*Extract to read*
Quitting Smoking Increases Risk of Death Among Elderly Smokers

Quitting smoking increases risk of death among elderly smokers.

Smoking is dangerous to health in all people; however, a recent study reports that quitting smoking late in life is even more dangerous, being correlated with increased risk of death especially among the oldest old people who have smoked for quite a long time.

Photo: Quitting Smoking | InStyleHealth



If you ask yourself why you should give up smoking just take a look at the risks and costs of continuing to smoke. You should know that 22% of all male deaths are due to smoking and 11% of all female deaths have the same cause. Narrowed and hardened arteries, cold hands and feet, weakened bones, peripheral vascular disease, cold skin, osteoporosis and decreased fitness are just a few smoking effects, but the risk of developing smoking related illnesses can be minimized by giving up smoking.

*What you will do*
Write the next part of the article on quitting smoking late in life, picking up right after its final sentence.

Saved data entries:
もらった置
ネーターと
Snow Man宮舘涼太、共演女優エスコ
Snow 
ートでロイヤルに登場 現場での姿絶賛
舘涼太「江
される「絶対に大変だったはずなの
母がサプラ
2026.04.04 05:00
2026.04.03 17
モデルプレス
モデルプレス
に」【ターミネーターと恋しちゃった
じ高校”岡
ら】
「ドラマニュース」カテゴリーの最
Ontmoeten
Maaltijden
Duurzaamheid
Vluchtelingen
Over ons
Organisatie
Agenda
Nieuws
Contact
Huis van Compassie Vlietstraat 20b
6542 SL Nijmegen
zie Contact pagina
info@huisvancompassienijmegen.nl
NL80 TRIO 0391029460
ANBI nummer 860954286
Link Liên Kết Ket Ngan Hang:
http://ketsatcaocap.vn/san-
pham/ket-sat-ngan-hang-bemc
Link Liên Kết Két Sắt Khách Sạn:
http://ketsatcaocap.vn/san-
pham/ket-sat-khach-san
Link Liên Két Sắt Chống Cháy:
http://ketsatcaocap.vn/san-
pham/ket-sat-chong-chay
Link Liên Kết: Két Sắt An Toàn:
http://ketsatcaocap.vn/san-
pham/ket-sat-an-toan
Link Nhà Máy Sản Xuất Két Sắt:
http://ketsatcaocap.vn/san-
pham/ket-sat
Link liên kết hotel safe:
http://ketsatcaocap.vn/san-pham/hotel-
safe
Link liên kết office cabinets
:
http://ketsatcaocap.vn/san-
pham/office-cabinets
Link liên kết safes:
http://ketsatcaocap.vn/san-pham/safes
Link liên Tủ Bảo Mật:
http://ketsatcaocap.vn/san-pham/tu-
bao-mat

*Task answer*
The study conducted included a group of 28,643 community-dwelling elderlies aged greater 80 years old from the Chinese Longitudinal Healthy Longevity Survey. Cox proportional hazards models aided examination of the association between quitting smoking and risk of death.


The Cox models with penalized splines established the associations, with an increased risk of death after quitting smoking. The highest risk of death was observed within 2-4 years after quitting smoking, with the risk gradually decreasing with duration of quitting.


The results proved consistent in subgroup and sensitivity analyses, which were conducted to minimize the impact of reverse causation.